In 2025, management’s assessment of all available evidence, both positive and negative, supporting realizability of Viper’s deferred tax assets as required by applicable accounting standards, supported the conclusion that Viper’s deferred tax assets are more likely than not to be realized. The positive evidence assessed included recent cumulative income due in part to commodity prices remaining at a profitable level, acquisitions of additional oil and gas properties, and an expectation of future taxable income based upon recent actual and forecasted production volumes and prices. As of December 31, 2025, Viper had a net deferred tax asset of $33 million. Any changes in the positive or negative evidence evaluated when determining if Viper’s deferred tax assets will be realized, including projected future income, could result in a material change to our consolidated financial statements. As of December 31, 2025, our balance of taxable temporary differences anticipated to reverse within the carryforward period provides significant positive evidence for the determination that our remaining deferred tax assets are more likely than not to be realized.

The accruals for deferred tax assets and liabilities are often based on unclear tax positions and assumptions that are subject to a significant amount of judgment by management. These assumptions and judgments are reviewed and adjusted as facts and circumstances change.
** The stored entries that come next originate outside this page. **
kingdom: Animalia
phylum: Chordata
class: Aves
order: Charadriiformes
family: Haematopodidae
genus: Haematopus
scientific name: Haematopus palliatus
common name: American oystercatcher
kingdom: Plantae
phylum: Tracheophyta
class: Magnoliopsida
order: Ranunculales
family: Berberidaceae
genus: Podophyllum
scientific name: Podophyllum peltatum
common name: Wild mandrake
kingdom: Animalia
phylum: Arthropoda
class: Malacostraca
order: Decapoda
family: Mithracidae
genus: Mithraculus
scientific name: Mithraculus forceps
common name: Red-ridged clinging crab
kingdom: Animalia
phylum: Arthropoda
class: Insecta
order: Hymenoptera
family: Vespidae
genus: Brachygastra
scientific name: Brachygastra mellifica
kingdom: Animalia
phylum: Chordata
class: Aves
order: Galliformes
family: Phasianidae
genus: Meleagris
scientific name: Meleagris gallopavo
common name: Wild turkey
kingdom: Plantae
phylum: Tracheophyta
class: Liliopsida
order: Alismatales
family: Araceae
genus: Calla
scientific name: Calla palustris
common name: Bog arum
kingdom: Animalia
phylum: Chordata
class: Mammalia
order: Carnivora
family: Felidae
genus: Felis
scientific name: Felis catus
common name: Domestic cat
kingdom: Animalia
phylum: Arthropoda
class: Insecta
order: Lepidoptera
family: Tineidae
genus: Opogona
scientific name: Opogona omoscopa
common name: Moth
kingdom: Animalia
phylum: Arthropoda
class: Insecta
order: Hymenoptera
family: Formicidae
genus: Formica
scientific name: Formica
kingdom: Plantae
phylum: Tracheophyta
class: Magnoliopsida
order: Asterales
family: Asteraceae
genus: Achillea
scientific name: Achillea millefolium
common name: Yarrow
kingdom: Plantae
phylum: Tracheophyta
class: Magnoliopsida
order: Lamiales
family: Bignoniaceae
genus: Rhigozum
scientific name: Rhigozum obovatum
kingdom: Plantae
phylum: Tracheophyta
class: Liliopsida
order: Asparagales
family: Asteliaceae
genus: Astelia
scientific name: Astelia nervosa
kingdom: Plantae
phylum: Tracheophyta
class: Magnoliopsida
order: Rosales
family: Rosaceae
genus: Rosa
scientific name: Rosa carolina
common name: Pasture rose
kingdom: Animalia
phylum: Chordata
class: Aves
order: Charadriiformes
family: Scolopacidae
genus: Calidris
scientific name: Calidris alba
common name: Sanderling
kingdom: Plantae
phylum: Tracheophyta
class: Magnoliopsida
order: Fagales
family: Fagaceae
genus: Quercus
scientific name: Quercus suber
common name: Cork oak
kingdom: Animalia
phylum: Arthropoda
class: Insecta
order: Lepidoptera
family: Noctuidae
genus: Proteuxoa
At December 31, 2025, we had no uncertain tax positions; however, material changes to our income tax accruals may occur in the future based on the progress of ongoing audits, changes in legislation or resolution of pending matters.

Recent Accounting Pronouncements

See Note 2—Summary of Significant Accounting Policies in Item 8. Financial Statements and Supplementary Data of this report for recent accounting pronouncements not yet adopted, if any.

Off-Balance Sheet Arrangements

See Note 15—Commitments and Contingencies in Item 8. Financial Statements and Supplementary Data of this report for a discussion of our significant commitments and contingencies, some of which are not recognized in the consolidated balance sheets under GAAP.